At last a solid base for the European Banking Union

Ecofin Council. Pierre Moscovici, French Minister of Finance, Wolfgang Schauble, German Federal Minister for Finance (from left to right). (Council of the European Union photographic library, 21/6/2013).

Ecofin Council. Pierre Moscovici, French Minister of Finance (standing), Wolfgang Schauble, German Federal Minister for Finance (from left to right). (Council of the European Union photographic library, 21/6/2013).

The Ecofin Council, regrouping the 27 EU ministers of Finance, struck an agreement at 2.00 o’clock this morning over the much debated ‘bank resolution and recovery’ draft directive. As it usually happens in the European Union the final agreement between member states on crucial issues does not go all the way through, but still offers the basic tools to establish a viable and working solution. This time the text agreed doesn’t provide for a strong, central bank resolution authority nor does it contain a bank resolution fund like the European Stability Fund. ESM’s involvement is limited to bank recapitalisation even retroactively, but not in bank resolution. In any case this was a breakthrough agreement that leads to more not less Union. Let’s see the details.

Resolution authorities

The compromise sets concrete rules for the national resolution authorities. It determines the main resolution measures, the bail-in tools/funds, the liabilities permanently excluded from bail-in like deposits under €100,000 and asks member states, as a general rule, to set up ex-ante resolution funds, to ensure that the resolution tools can be applied effectively. It also provides for national resolution authorities to set minimum requirements for own funds and eligible liabilities (minimum requirements for eligible liabilities – MREL) for each institution.

The agreement was concluded only hours before the 27 EU leaders start converging to Brussels for their June Summit at 18.30 h this afternoon. Understandably they are supposed to endorse the Ecofin agreement without changes. Based on article 114 of the European Treaty, the directive requires a qualified majority for adoption by the Council, in agreement with the Parliament. The Ecofin Council called on the Presidency to immediately start negotiations with the legislators with the aim of adopting the directive at first reading before the end of the year. Given that the present Parliament will be resolved in June 2014 in view of the European elections, the directive must be approved the soonest possible so as the Banking Union is enacted before the end of 2014.

The two camps

The Ecofin Council was divided in two camps. On the one side it was Britain, Sweden, Denmark and France asking for more flexibility. On the other side Germany, Holland and Finland demanded stricter rules so as the bank resolution procedure would offer more reassurances to investors and depositors by setting strict procedures.
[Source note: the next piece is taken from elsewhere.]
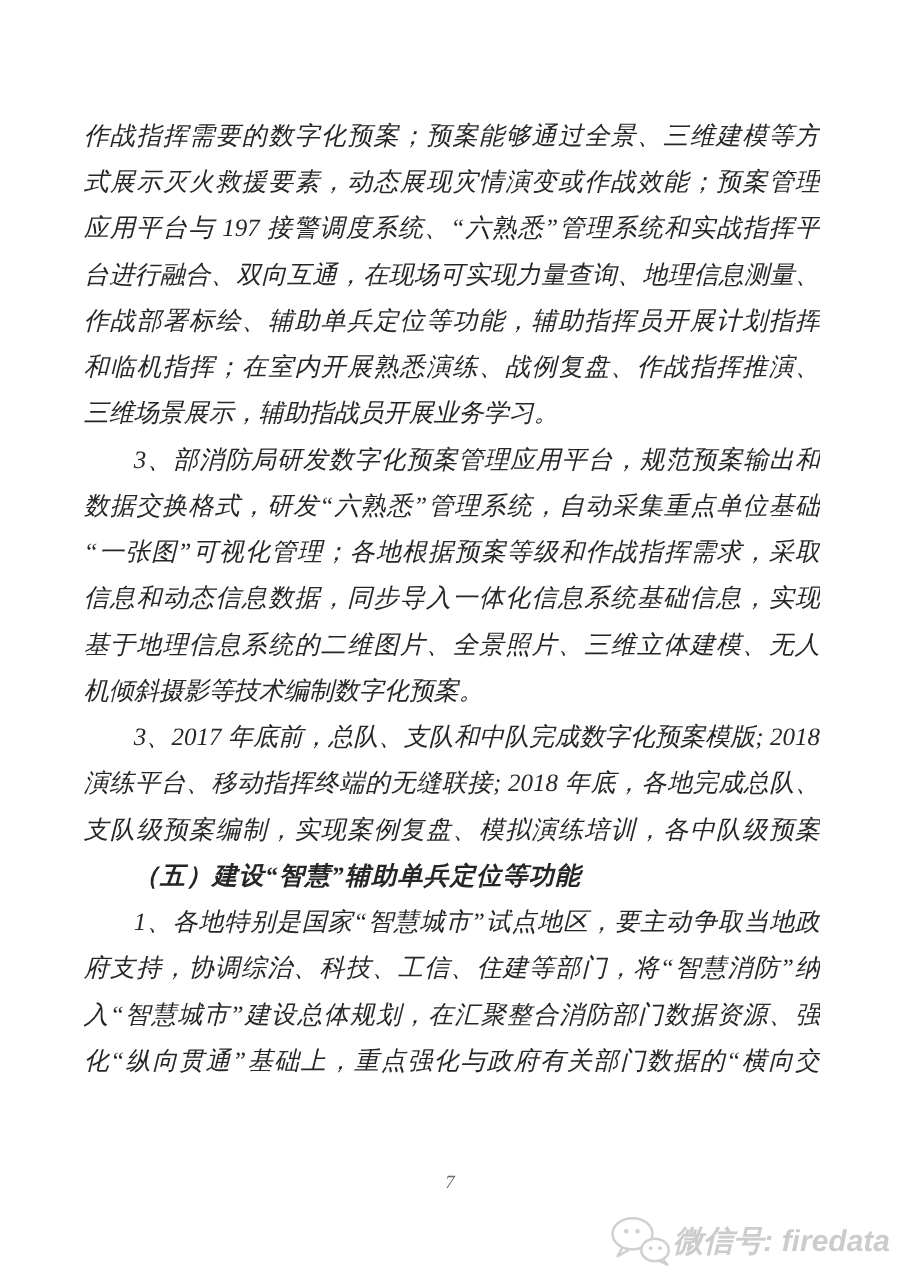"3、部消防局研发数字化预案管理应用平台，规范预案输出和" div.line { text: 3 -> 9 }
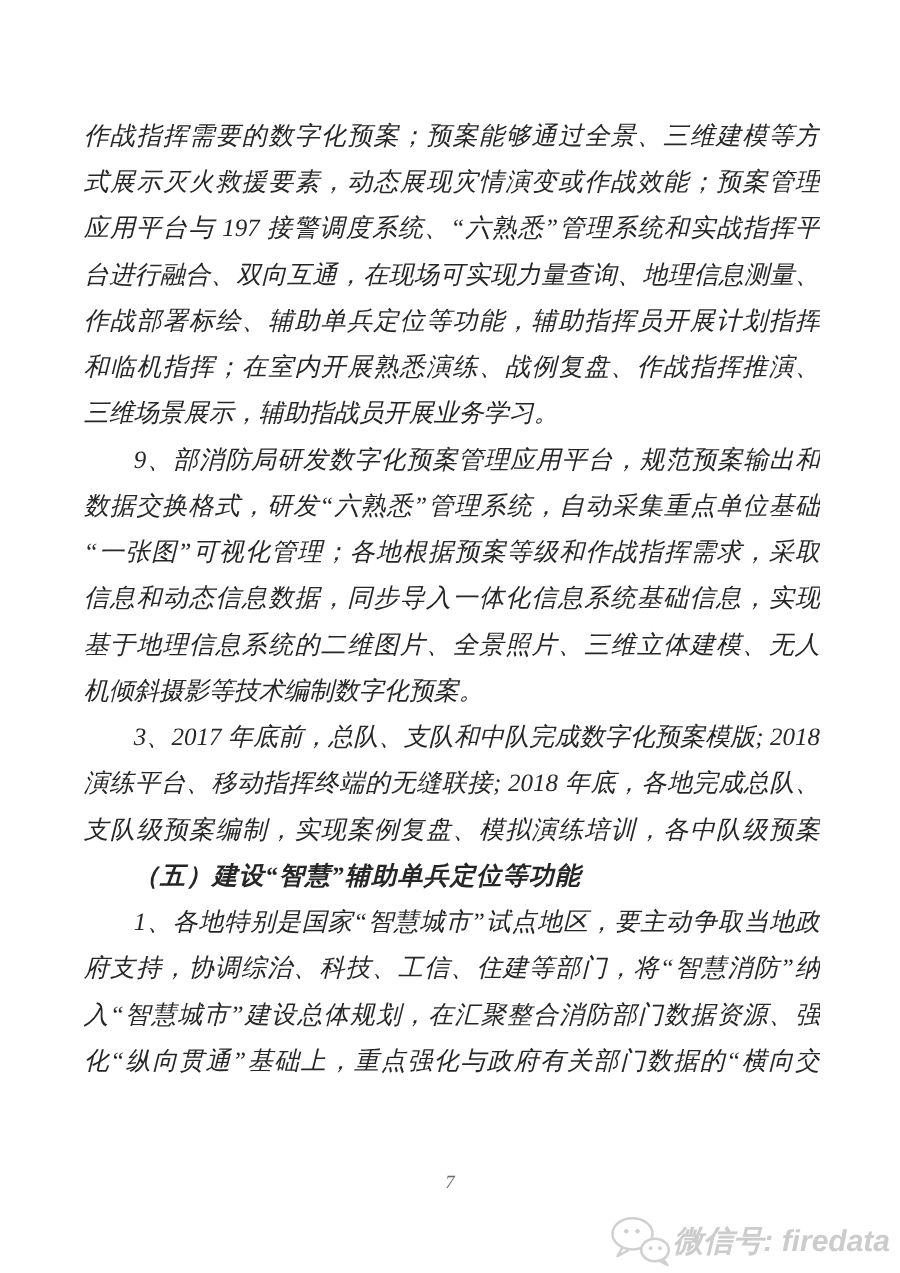"机倾斜摄影等技术编制数字化预案。" div.line { text: 机倾斜摄影等技术编制数字化预案 -> 支队和中队完成数字化预案模版 }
The final outcome is in between those two positions.

The most important points of the agreement are the following:
*It will be the national resolution authorities to do the job on the spot.
*Banks would be required to draw up recovery plans, and update them annually.
*National authorities would have the power to appoint special managers to an institution and even sale all or part of the business.
*Deposits of less than €100,000 would be inalienable and covered.
*Deposits of physical persons and micro, small and medium enterprises would have preference over the claims of ordinary unsecured, non-preferred creditors and depositors from large corporations.
* The bail-in tool would enable resolution authorities to write down or convert into equity the claims of the shareholders and creditors.
* Exclusions from bail-in are as follows: covered deposits, secured liabilities including covered bonds, liabilities to employees of failing institutions such as fixed salary and pension benefits, commercial claims relating to goods and services critical for the daily functioning of the institution, liabilities arising from a participation in payment systems which have a remaining maturity of less than seven days, inter-bank liabilities with an original maturity of less than seven days

Deposit guarantee scheme

There is however a loophole in the exclusion of small depositors from bail in. The Ecofin decision states: “The deposit guarantee scheme (DGS), which would always step in for covered deposits (i.e. deposits below €100,000), would have a higher ranking than eligible deposits”. This means that the DGSs would step in and contribute in the bail-in cost, if the unsecured deposits’ contribution is exhausted. This is an indirect contribution of small depositors to the bail-in cost. However DGSs are given a higher pecking ranking than unsecured deposits.

In total the draft directives, one for the direct retroactive recapitalization of banks by the ESM which was agreed last week, and now the agreement on the bank resolution and recovery mechanism, plus the already adopted text of a directive on bank supervision by the European Central Bank create a solid environment for the enactment of the European Banking Union. All those developments will adequately and effectively repair the holes in the European Economic and Monetary Union, thus solidifying the base for the single euro money.